PARTICIPANT MASKING: Participants will be told the purpose of the study is to evaluate parents' reactions to two different information materials about booster seats and seatbelts.

INVESTIGATOR MASKING: The study will be conducted entirely online using a online research platform, so allocation will be masked to all investigators.

OUTCOMES ASSESSOR MASKING: Outcome evaluation will be conducted online using an online survey tool, so allocation will be masked to outcome assessors.

STATISTICAL ANALYSIS: Allocation in the online survey will be coded using random numbers unknown to the person conducting statistical analysis.

Primary Purpose: Prevention
Official Title: Randomized Control Trial of an Intervention to Increase Perceived Safety Benefit of Booster Seats Among Parents of Children 4 to 8 Years Old in Canada.

Dataset entries
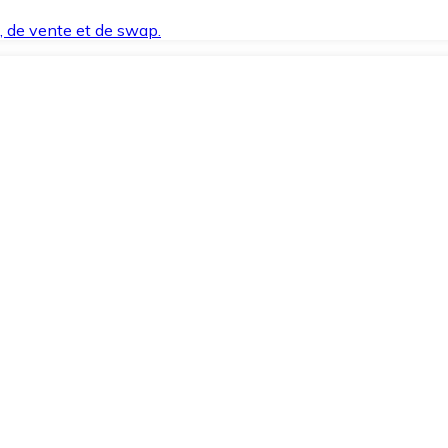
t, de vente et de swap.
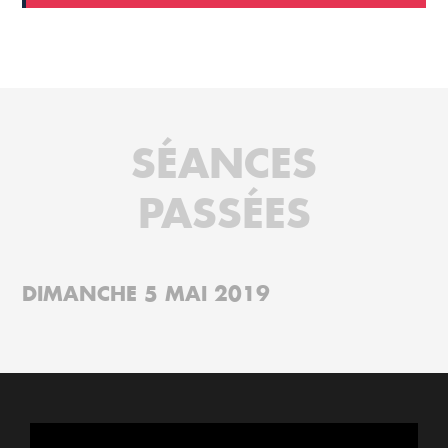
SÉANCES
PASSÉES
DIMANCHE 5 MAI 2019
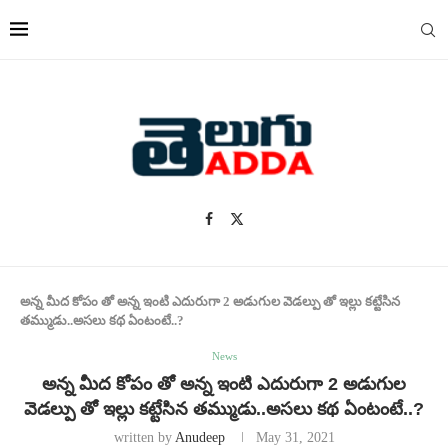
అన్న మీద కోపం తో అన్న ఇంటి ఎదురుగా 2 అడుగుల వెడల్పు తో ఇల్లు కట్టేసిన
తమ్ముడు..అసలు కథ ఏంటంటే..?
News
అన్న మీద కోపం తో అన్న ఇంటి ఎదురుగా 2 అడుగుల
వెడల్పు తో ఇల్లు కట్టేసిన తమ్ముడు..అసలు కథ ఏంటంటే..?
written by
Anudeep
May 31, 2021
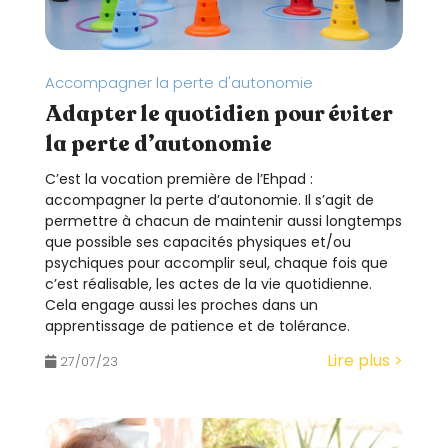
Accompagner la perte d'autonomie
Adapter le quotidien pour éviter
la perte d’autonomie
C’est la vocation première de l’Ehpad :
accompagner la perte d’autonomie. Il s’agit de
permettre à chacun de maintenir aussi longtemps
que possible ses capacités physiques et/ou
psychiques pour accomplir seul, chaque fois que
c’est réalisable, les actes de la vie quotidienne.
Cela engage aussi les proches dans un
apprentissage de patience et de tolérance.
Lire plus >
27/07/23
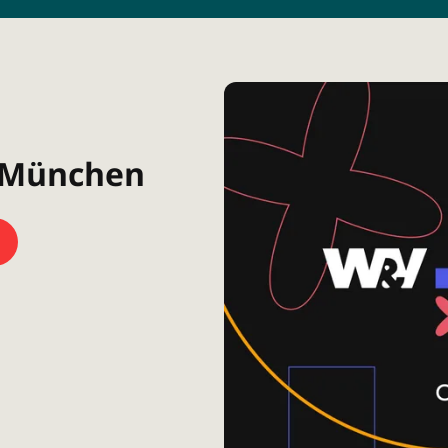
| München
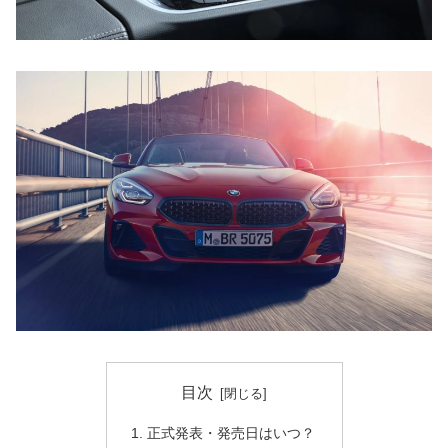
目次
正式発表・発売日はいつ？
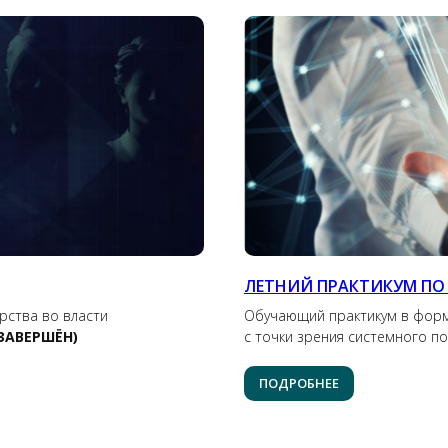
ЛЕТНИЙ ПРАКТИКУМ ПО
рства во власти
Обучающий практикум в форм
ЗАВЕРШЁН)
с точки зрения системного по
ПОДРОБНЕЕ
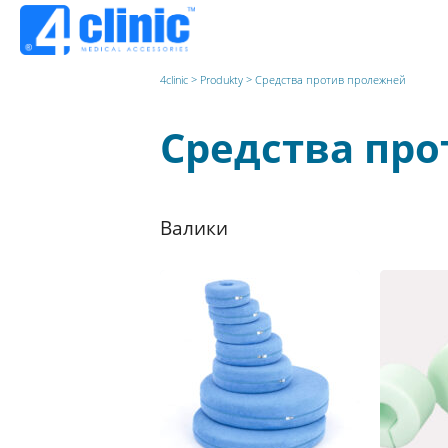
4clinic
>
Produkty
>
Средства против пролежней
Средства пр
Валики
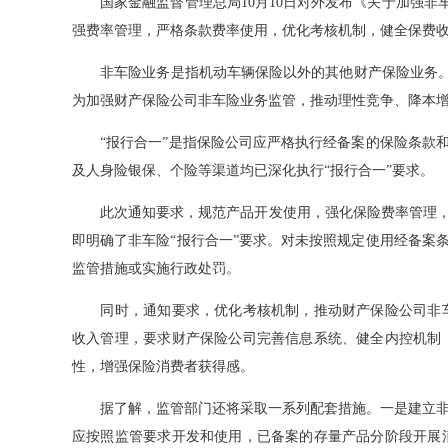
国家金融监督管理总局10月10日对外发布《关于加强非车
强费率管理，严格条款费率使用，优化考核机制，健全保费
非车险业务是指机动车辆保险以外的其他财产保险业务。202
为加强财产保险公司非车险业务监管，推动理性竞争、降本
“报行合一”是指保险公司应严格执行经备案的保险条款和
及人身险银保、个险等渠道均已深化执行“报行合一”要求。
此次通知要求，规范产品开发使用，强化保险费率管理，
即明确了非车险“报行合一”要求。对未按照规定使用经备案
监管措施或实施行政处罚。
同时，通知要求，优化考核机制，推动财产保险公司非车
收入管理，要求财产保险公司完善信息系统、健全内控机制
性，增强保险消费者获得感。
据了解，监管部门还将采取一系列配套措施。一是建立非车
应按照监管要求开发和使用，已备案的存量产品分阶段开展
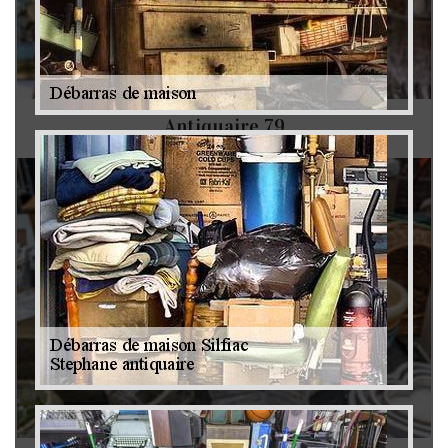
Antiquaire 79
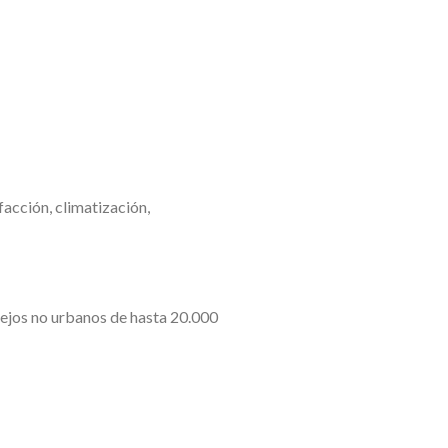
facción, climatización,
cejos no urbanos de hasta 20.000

--

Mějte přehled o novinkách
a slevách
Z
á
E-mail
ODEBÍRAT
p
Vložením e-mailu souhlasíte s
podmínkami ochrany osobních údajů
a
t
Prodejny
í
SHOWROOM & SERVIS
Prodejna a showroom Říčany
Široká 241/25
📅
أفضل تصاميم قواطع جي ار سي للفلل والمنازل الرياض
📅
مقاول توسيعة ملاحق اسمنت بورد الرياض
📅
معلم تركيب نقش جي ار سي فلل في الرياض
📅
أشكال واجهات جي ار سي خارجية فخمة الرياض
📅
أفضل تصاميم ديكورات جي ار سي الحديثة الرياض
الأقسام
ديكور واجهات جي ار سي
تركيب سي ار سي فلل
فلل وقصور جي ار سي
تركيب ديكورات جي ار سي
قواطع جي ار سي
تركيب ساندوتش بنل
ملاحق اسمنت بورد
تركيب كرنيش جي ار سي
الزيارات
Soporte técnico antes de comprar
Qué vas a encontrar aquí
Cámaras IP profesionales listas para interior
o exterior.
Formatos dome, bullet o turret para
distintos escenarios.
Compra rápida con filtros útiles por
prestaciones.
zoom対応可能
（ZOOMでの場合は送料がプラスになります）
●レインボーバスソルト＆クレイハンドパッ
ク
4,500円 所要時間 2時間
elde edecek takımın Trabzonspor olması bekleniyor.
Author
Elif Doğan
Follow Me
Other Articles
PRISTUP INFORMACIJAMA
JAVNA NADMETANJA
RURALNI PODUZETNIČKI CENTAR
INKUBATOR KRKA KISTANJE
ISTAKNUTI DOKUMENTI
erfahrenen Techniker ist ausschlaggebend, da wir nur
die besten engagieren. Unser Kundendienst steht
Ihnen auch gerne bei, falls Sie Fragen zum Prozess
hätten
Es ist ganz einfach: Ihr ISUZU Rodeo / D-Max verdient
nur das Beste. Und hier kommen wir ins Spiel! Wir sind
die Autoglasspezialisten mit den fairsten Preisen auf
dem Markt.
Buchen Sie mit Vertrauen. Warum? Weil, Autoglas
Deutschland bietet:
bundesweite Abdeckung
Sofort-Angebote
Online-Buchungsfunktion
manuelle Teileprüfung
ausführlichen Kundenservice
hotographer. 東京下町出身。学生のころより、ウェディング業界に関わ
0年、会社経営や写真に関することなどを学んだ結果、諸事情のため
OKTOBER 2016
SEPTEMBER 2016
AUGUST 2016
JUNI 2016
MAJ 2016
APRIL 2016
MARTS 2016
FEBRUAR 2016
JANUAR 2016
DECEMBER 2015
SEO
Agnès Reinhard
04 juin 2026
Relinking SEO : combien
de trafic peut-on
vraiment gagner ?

---

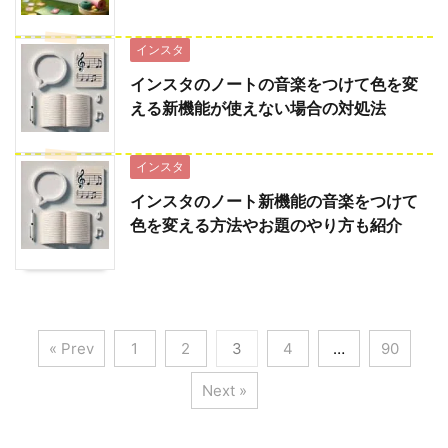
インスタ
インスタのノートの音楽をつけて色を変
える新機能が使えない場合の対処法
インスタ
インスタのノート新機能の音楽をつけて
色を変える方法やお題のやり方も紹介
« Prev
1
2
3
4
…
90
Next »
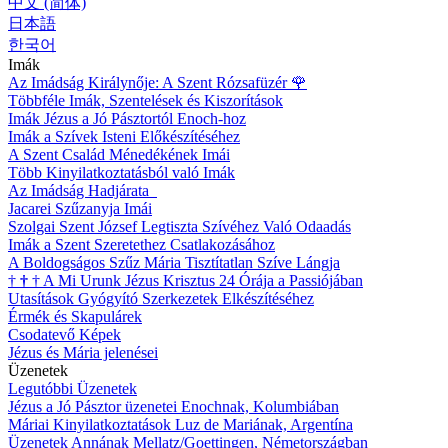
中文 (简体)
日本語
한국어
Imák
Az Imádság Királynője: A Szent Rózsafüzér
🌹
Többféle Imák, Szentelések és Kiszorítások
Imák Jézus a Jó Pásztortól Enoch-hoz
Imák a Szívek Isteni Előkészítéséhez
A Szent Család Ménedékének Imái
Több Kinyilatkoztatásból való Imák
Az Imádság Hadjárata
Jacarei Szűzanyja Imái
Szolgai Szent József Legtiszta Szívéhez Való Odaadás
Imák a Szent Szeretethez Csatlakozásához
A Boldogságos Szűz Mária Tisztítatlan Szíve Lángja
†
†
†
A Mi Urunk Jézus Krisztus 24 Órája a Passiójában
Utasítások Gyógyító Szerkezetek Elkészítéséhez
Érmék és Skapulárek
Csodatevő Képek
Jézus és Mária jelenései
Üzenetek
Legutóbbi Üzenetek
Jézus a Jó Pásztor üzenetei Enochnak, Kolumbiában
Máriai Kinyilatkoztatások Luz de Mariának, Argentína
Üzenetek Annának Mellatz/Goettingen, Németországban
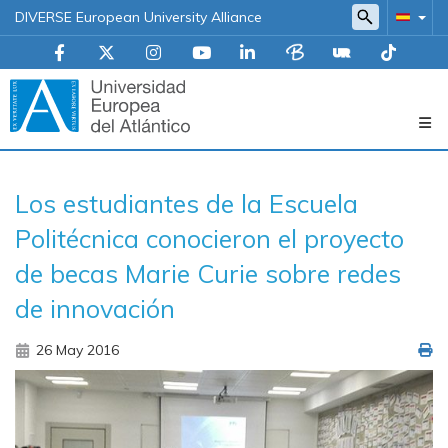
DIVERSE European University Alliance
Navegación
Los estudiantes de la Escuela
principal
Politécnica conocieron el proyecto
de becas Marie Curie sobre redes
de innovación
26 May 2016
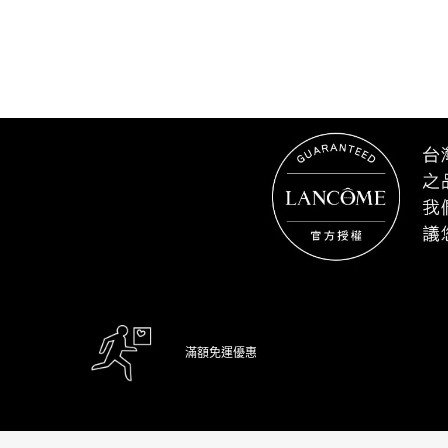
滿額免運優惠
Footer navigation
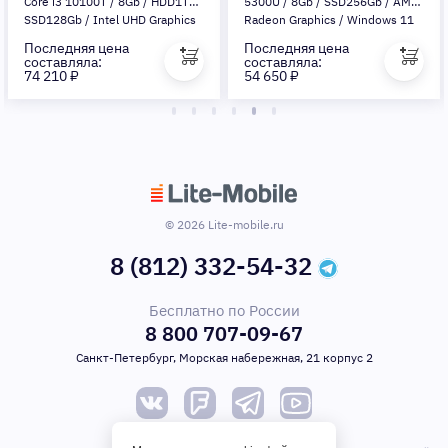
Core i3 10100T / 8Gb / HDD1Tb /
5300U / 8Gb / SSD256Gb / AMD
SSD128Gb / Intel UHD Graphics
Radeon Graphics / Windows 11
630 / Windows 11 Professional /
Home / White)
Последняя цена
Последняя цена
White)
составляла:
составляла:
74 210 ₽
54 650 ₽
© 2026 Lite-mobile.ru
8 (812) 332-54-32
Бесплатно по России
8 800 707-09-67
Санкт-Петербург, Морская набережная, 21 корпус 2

Task list
1. From the booster seat trial description, print everything from "OUTCOMES ASSESSOR MASKING: Outcome" down to "to outcome assessors." without changing a word.
2. According to the booster seat trial description, why will allocation be masked to all investigators?

Replies
1.
OUTCOMES ASSESSOR MASKING: Outcome evaluation will be conducted online using an online survey tool, so allocation will be masked to outcome assessors.

2. Allocation will be masked to all investigators because the study will be conducted entirely online using an online research platform.